Dottor Mencacci, il vaccino potrebbe facilitare, quindi, il lavoro dei medici per intervenire con più efficacia?
«Partiamo da un principio consolidato: la grossa sacca dell’influenza è rappresentata dai bambini piccoli, quindi se conteniamo il virus influenzale in questi soggetti dovremmo avere risultati a cascata anche per gli adulti. Una co-infezione da Covid e da classica influenza dà forme più severe di malattia e, comunque, l’influenza è una malattia che è di per sé debilitante e quindi darebbe buon terreno all’infezione da Covid».
Comunque, alla fine, è sempre il risultato di un tampone a fare chiarezza.
«A questo proposito, come pediatri avremmo la necessità di chiedere il più possibile di fare i tamponi ai bambini per una questione sia di sicurezza, per visitare loro con più tranquillità, sia da un punto di vista epidemiologico, per evitare il più possibile quelle “forme grigie” di febbri che aumenteranno con il progredire della stagione fredda. In più, stiamo tentando di creare percorsi ben delineati “ospedale e territorio” per cercare di appesantire il meno possibile l’afferenza in strutture ospedaliere riguardo agli stati febbrili dubbi. E’ chiaro, il tampone scioglie ogni incertezza: infatti, se per ipotesi, con il rientro a scuola si dovesse richiedere il certificato medico dopo tre giorni di assenza, allora noi pediatri saremmo costretti a chiedere un tampone per avere certezze».

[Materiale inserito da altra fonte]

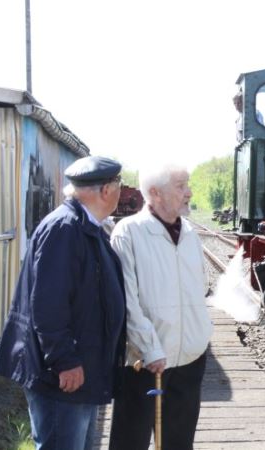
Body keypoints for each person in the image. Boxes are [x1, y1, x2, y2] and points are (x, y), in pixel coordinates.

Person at [0, 156, 127, 450]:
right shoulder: (64, 229)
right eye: (119, 183)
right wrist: (64, 360)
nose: (122, 189)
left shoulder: (86, 226)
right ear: (106, 190)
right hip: (63, 376)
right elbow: (47, 304)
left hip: (83, 370)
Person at [109, 164, 213, 450]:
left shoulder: (190, 233)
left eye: (187, 184)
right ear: (155, 193)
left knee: (179, 443)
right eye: (181, 186)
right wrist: (149, 348)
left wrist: (201, 334)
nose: (189, 192)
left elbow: (199, 288)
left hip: (189, 358)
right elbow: (126, 301)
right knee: (130, 442)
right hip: (144, 362)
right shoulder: (129, 232)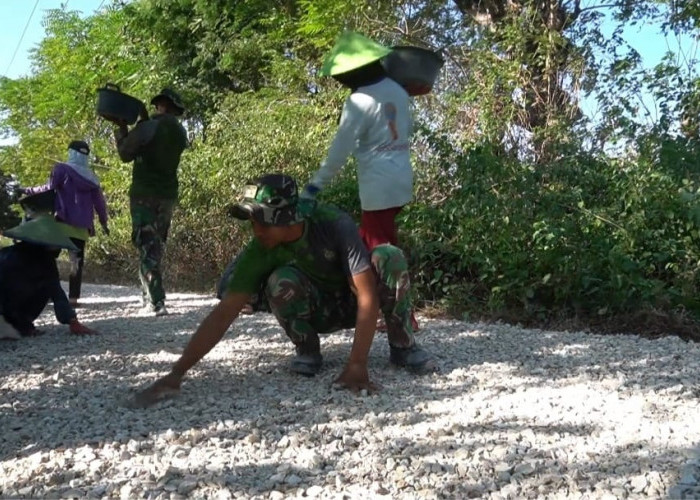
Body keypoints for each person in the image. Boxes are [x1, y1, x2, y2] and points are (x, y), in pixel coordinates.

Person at [129, 174, 437, 408]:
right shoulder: (261, 248)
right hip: (317, 309)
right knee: (280, 280)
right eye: (252, 222)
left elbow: (367, 295)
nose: (256, 230)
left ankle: (403, 345)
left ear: (286, 217)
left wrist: (357, 365)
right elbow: (223, 314)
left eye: (261, 220)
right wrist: (176, 374)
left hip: (352, 303)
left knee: (389, 257)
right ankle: (307, 350)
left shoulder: (332, 223)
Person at [302, 31, 413, 252]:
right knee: (373, 243)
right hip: (401, 181)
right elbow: (406, 129)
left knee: (380, 253)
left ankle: (387, 287)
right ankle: (379, 284)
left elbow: (339, 151)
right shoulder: (398, 90)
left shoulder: (358, 101)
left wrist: (313, 188)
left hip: (378, 188)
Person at [112, 88, 188, 316]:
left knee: (146, 246)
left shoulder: (148, 126)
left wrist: (122, 128)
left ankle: (156, 301)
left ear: (162, 105)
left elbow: (125, 154)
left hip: (144, 195)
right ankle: (149, 296)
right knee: (156, 247)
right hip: (167, 196)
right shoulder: (180, 131)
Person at [23, 140, 109, 307]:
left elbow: (49, 188)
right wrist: (104, 221)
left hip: (61, 223)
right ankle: (73, 299)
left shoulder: (61, 169)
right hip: (82, 226)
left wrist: (28, 190)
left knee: (48, 258)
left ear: (71, 152)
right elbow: (99, 203)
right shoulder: (92, 177)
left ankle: (49, 293)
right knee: (76, 261)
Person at [0, 215, 97, 340]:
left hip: (8, 309)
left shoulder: (7, 252)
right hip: (7, 309)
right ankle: (19, 326)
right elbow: (57, 292)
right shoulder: (43, 261)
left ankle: (17, 325)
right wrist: (73, 321)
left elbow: (56, 292)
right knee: (46, 287)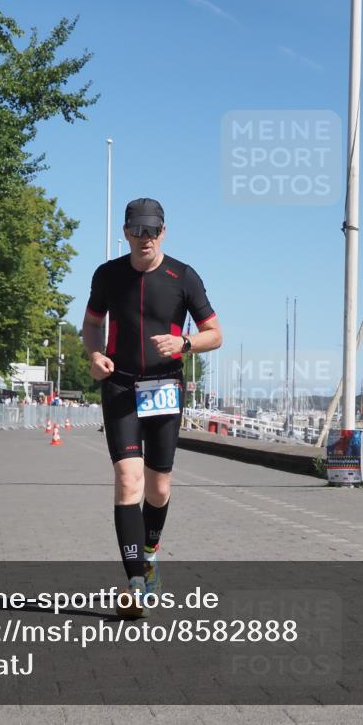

Già, la scuola. Mancano poche settimane dalla prima campanella, tra apprensioni dei genitori e corse contro il tempo per l’avvio regolare dell’anno scolastico. Che consigli darebbe alle famiglie?
«Alla base di tutto c’è la serenità delle famiglie che, comunque, dovranno porre attenzione a situazioni dubbie e al loro evolversi. La socialità è essenziale e non possiamo precluderla ai nostri bambini. Vanno seguite le direttive per la protezione della salute, ma i ragazzi devono tornare in classe, è fondamentale per la loro crescita. Dal canto nostro ci stiamo muovendo a tutti i livelli tra Regione e strutture sanitarie per far avvenire tutto nel miglior modo possibile, anche se ancora ci sono una serie di perplessità. Quello che è certo è che la medicina del territorio, medici e pediatri di famiglia, sono il punto di primo contatto, e di conseguenza lo strumento per il servizio sanitario nazionale, per attuare una sorveglianza epidemiologica costante in grado di capire la situazione in tempo reale».